The importance of special strategic relationships with a critical supplier transcends the importance of individual deliveries. Likewise, a major customer cannot be replaced without considerable disruption, loss, and expense. These types of transactions do not end when a delivery is made. They depend on continuous improvement, problem solving, collaboration, communication, and trust. They exemplify a “What’s in it for We?” partnership attitude.
Dealing With Change
Despite the transactional lawyer’s best efforts to cover every contingency in the supply-chain contract, the future is unpredictable, and change will occur. In a relational contract, the change process is not only anticipated, but it also is designed into the framework of the agreement for flexibility and resilience.

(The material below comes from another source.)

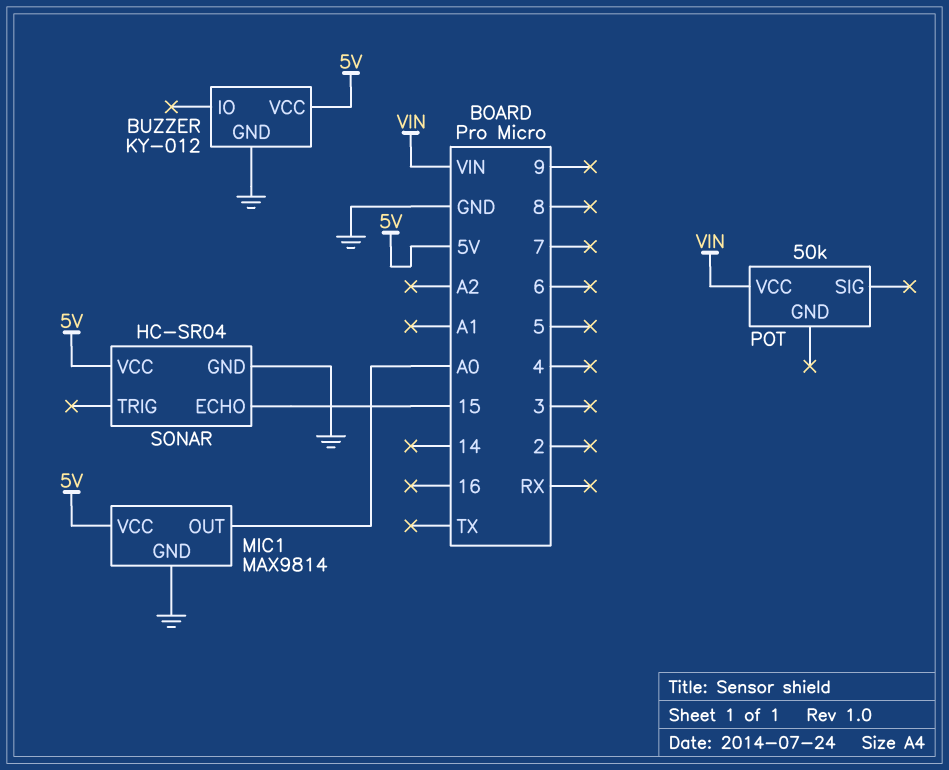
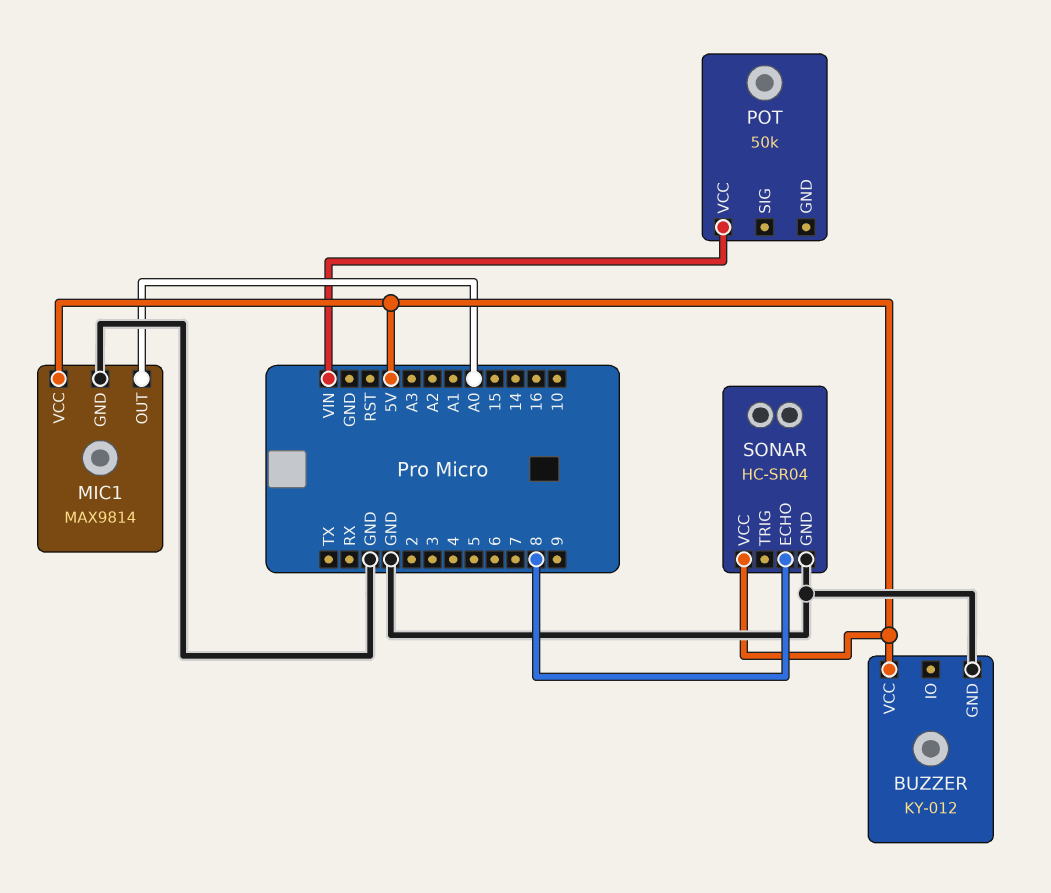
SONAR pin ECHO: 15 -> 8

How? Modern relational contracts are more than a “handshake” deal. They are formal, written agreements recognizing a highly collaborative relationship in which the parties choose to make social norms guide their behavior. They are based on trust, mutual dependency, and aligned interests. The overarching guiding principles or social norms that shape the negotiation, drafting, interpretation, and change mechanisms (governance) of the agreement are reciprocity, autonomy, honesty, loyalty, equity, and integrity. The relationship is continually adapting within the framework established by the agreement.
When change occurs, relational parties problem-solve instead of finger-point. They communicate in a no-blame fashion to address the new risks and work jointly to share the pain and gain presented by the new environment. Undoubtedly, many strategic partners are reacting in a problem-solving way in the face of recent and current supply-chain disruptions. An adversarial posture with clear winners and losers is out of place in a strategic partnership relationship.
Starting the Process
Relational contracts are not fanciful or altruistic. They are practical and real. They exist where a party’s success is highly dependent upon performance by others, which is the very definition of modern supply-chain networks. This does not mean that relational parties don’t clearly allocate risks of non-performance, indemnity, or liability limitation. They do so, however, by recognizing equity, flexibility, and fairness, with responsibility for performance allocated to the party that is better able to ensure compliance effectively and economically.
So, how do you start the process? Attorney David Frydlinger and academics Oliver Hart and Kate Vitasek have endorsed a five-step process that starts by establishing a partnership mentality in an environment of trust. Then, the parties “co-create” a common statement of purpose or shared vision. The third step is to adopt a set of guiding principles as set forth above (reciprocity, autonomy, etc.) as contractual obligations that will serve as a touchstone for the parties’ decision-making and performance under the agreement. A critical step is to align the terms and conditions of the agreement with these guiding principles. Finally, and perhaps most importantly, the parties implement a governance structure to sustain the relationship, continually align interests, and resolve issues consistent with the shared vision and guiding principles. To be avoided are non-reciprocal and inequitable indemnification, audit rights, or liability limitation provisions that fail to maintain the risks of the relationship as a whole in a balanced and fair fashion.
Attaining Supply-Chain Management Goals
In 2020, Bloomberg Law conducted a survey of transactional lawyers on supply-chain issues. Most respondents indicated that the principal goals in supply-chain management are efficiency, risk management, and cost reduction, with flexibility as the No. 1 concern. In strategic relationships, these goals are closely aligned with relational contracting’s tenets of communication, problem-solving, risk allocation, and continuous improvement.
As 2022 approaches, the headlines continue to highlight supply-chain problems. These supply-chain challenges will require a cooperative, problem-solving approach where parties make mutually beneficial decisions. Relational contracts are certainly not the complete answer, but they may be a start.